See Running Spark Applications and Spark in Qubole for more information. For information about using the REST API , see Submit a Spark Command.
Spark queries run on Spark clusters. See Mapping of Cluster and Command Types for more information.
Qubole Spark Parameters¶
- The Qubole parameter
spark.sql.qubole.parquet.cacheMetadata
allows you to turn caching on or off for Parquet table data. Caching is on by default; Qubole caches data to prevent table-data-access query failures in case of any change in the table’s Cloud storage location. If you want to disable caching of Parquet table data, setspark.sql.qubole.parquet.cacheMetadata
tofalse
. You can do this at the Spark cluster or job level, or in a Spark Notebook interpreter.
- In case of DirectFileOutputCommitter (DFOC) with Spark, if a task fails after writing files partially, the subsequent reattempts might fail with FileAlreadyExistsException (because of the partial files that are left behind). Therefore, the job fails. You can set the
spark.hadoop.mapreduce.output.textoutputformat.overwrite
andspark.qubole.outputformat.overwriteFileInWrite
flags totrue
to prevent such job failures.

####################

What you need to do
According to the Qubole Spark parameters text, is caching of Parquet table data on or off by default?

Page-level text extractions
####################

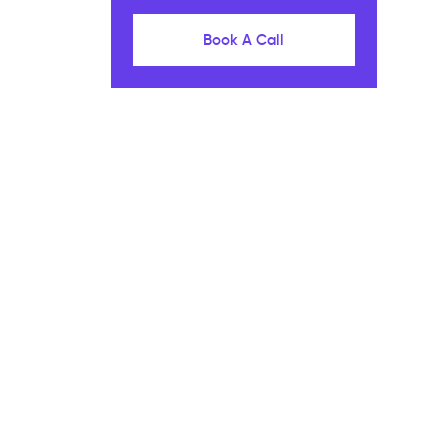
Book A Call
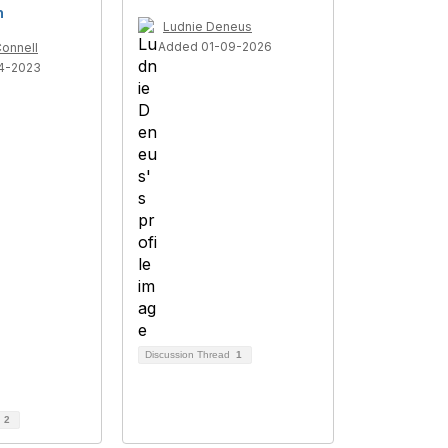
h
Ludnie Deneus
Added 01-09-2026
onnell
4-2023
Discussion Thread
1
d
2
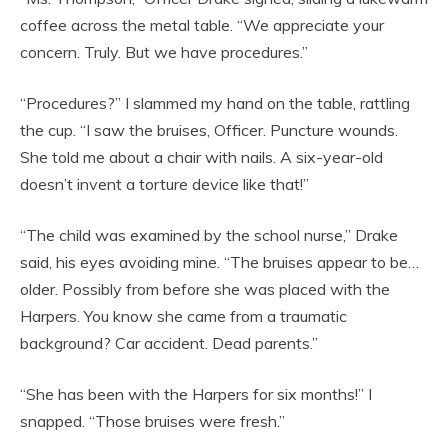
coffee across the metal table. “We appreciate your
concern. Truly. But we have procedures.”
“Procedures?” I slammed my hand on the table, rattling
the cup. “I saw the bruises, Officer. Puncture wounds.
She told me about a chair with nails. A six-year-old
doesn’t invent a torture device like that!”
“The child was examined by the school nurse,” Drake
said, his eyes avoiding mine. “The bruises appear to be…
older. Possibly from before she was placed with the
Harpers. You know she came from a traumatic
background? Car accident. Dead parents.”
“She has been with the Harpers for six months!” I
snapped. “Those bruises were fresh.”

####################

Output
On.